Combining CPSF160 antibody-based methods with other techniques provides comprehensive insights:

• Live-Cell Imaging + Fixed-Cell Analysis: Use fluorescently tagged CPSF160 for live imaging of dynamics, followed by immunostaining with antibodies against endogenous CPSF160 and other factors to validate observations in fixed cells.

• Mass Spectrometry + Immunoprecipitation: Perform IP-MS with CPSF160 antibodies under different cellular conditions to identify condition-specific interaction partners, followed by targeted validation.

• CRISPR Screening + Antibody-Based Phenotyping: After CRISPR screens for genes affecting polyadenylation, use CPSF160 antibodies to assess changes in complex formation and localization.

• 3D Genomics + ChIP-seq: Combine Hi-C or related techniques with CPSF160 ChIP-seq to understand how 3D genome organization influences polyadenylation site choice.

• Computational Prediction + Experimental Validation: Use bioinformatic approaches to predict novel CPSF160 binding sites, followed by validation with CPSF160 antibody-based techniques like ChIP-qPCR or RIP-qPCR.

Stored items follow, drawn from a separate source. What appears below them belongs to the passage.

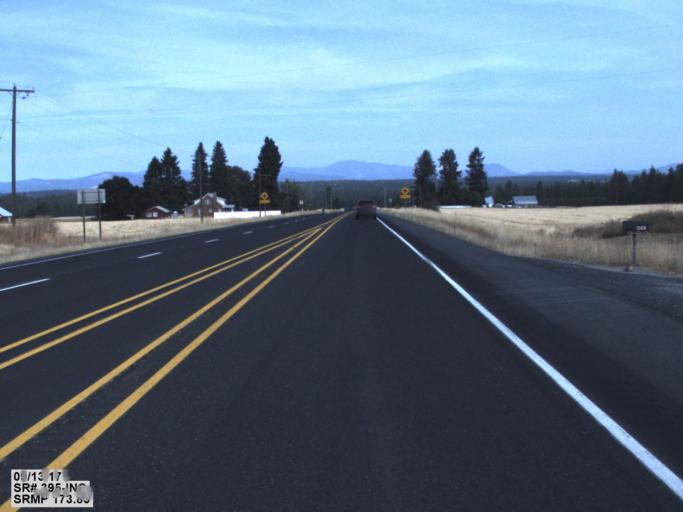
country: US
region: Washington
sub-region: Spokane County
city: Deer Park
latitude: 47.8704
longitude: -117.4220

• Single-Cell Analysis: Adapt CPSF160 immunostaining protocols for single-cell analysis to investigate cell-to-cell variability in 3' end processing.

What are the emerging applications of CPSF160 antibodies in studying RNA processing regulation?

Several cutting-edge applications are expanding the utility of CPSF160 antibodies:

• Spatial Transcriptomics: Combine CPSF160 immunostaining with spatial transcriptomics to correlate protein localization with region-specific APA patterns in tissues.

• Liquid-Liquid Phase Separation (LLPS) Studies: Investigate if CPSF160 participates in phase-separated condensates using immunofluorescence under different cellular conditions that promote or disrupt LLPS.

• RNA Editing Connection: Explore potential crosstalk between RNA editing and polyadenylation by performing sequential IP with CPSF160 antibodies and antibodies against RNA editing factors.

• Non-canonical Functions: Investigate potential roles of CPSF160 beyond mRNA processing using CPSF160 antibodies to detect unexpected cellular localizations or interaction partners.

• Single-Molecule Imaging: Adapt CPSF160 antibodies for single-molecule techniques to observe the dynamics of individual processing events.

• Extracellular RNA Processing: Explore whether CPSF160 has roles in processing RNAs destined for extracellular vesicles using fractionation followed by immunoblotting with CPSF160 antibodies.